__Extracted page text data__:
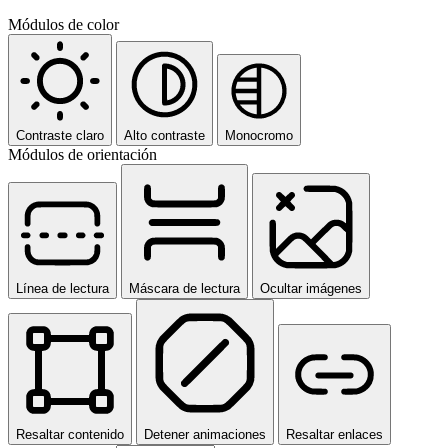
Módulos de color
Contraste claro
Alto contraste
Monocromo
Módulos de orientación
Línea de lectura
Máscara de lectura
Ocultar imágenes
Resaltar contenido
Detener animaciones
Resaltar enlaces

__REQUIREMENT__: The answer must be every line from the records above that contains "lectura".

__ANSWER TO THIS TASK__:
Línea de lectura
Máscara de lectura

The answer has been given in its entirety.